Pyclaw Input/Output Package

Pyclaw supports the following input and output formats:

  • ASCII - ASCII file I/O, supports traditional clawpack format files

  • BINARY - for reading binary output files containing 32 or 64 byte floats

  • HDF5 - HDF5 file I/O

  • NetCDF - NetCDF file I/O, support for NetCDF3 and NetCDF4 files

Each module contains two main routines read_<format> and write_<format> which Solution can call with the appropriate <format>. In order to create a new file I/O extension the calling signature must match

read_<format>(solution,frame,path,file_prefix,write_aux,options)
where the the inputs are
Input:

  • solution - (Solution) Pyclaw object to be output

  • frame - (int) Frame number

  • path - (string) Root path

  • file_prefix - (string) Prefix for the file name.

  • write_aux - (bool) Boolean controlling whether the associated auxiliary array should be written out.

  • options - (dict) Optional argument dictionary

and

write_<format>(solution,frame,path,file_prefix,write_aux,options)
where the inputs are
Input:

  • solution - (Solution) Pyclaw object to be output

  • frame - (int) Frame number

  • path - (string) Root path

  • file_prefix - (string) Prefix for the file name.

  • write_aux - (bool) Boolean controlling whether the associated auxiliary array should be written out.

  • options - (dict) Optional argument dictionary.

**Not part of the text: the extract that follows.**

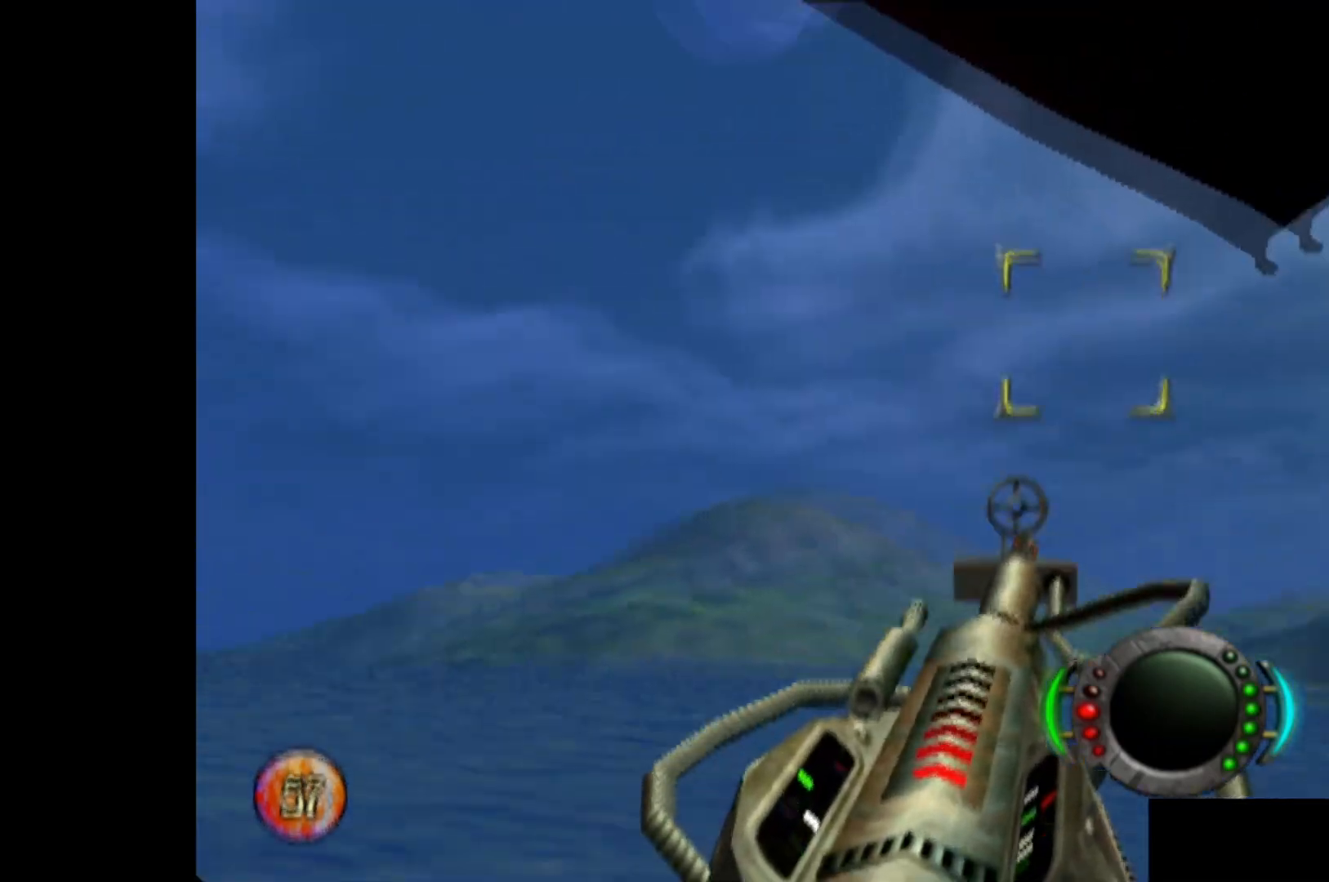
{"buttons": ["X"], "left_stick": "left", "events": [[100, "X", "down"], [200, "X", "up"], [300, "X", "down"], [300, "left_stick", "left"], [400, "X", "up"], [480, "X", "down"]]}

Note that both allow for an options dictionary that is format specific and should be documented thoroughly. For examples of this usage, see the HDF5 and NetCDF modules.

HDF5 and NetCDF support require installed libraries in order to work, please see the respective modules for details on how to obtain and install the libraries needed.

Note

Pyclaw automatically detects the availability of HDF5 and NetCDF file support and will warn you if you try and use them without the proper libraries.

pyclaw.fileio.ascii

Routines for reading and writing an ascii output file

clawpack.pyclaw.fileio.ascii.read(solution, frame, path='./', file_prefix='fort', read_aux=False, options={})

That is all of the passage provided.